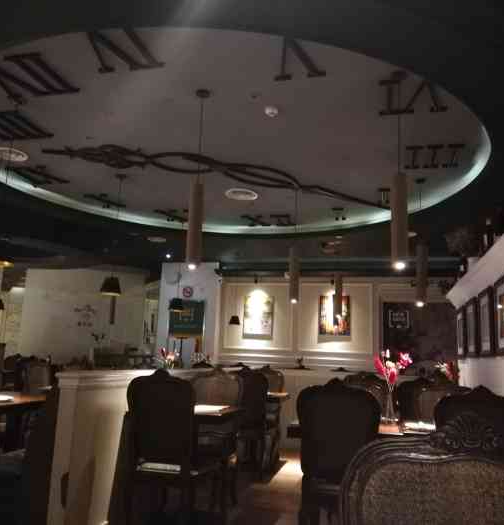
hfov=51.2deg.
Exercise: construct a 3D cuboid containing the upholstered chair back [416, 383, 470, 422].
[{"bbox_3d":[1.415,1.168,3.835,0.470,0.620,0.140,0,-11,10],"label":"upholstered chair back"}]

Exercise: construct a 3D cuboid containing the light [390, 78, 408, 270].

THE TASK:
Please reproduce the material above line for line, with every character unchanged, but omit the pictures.

WRITTEN ANSWER:
hfov=51.2deg.
Exercise: construct a 3D cuboid containing the upholstered chair back [416, 383, 470, 422].
[{"bbox_3d":[1.415,1.168,3.835,0.470,0.620,0.140,0,-11,10],"label":"upholstered chair back"}]

Exercise: construct a 3D cuboid containing the light [390, 78, 408, 270].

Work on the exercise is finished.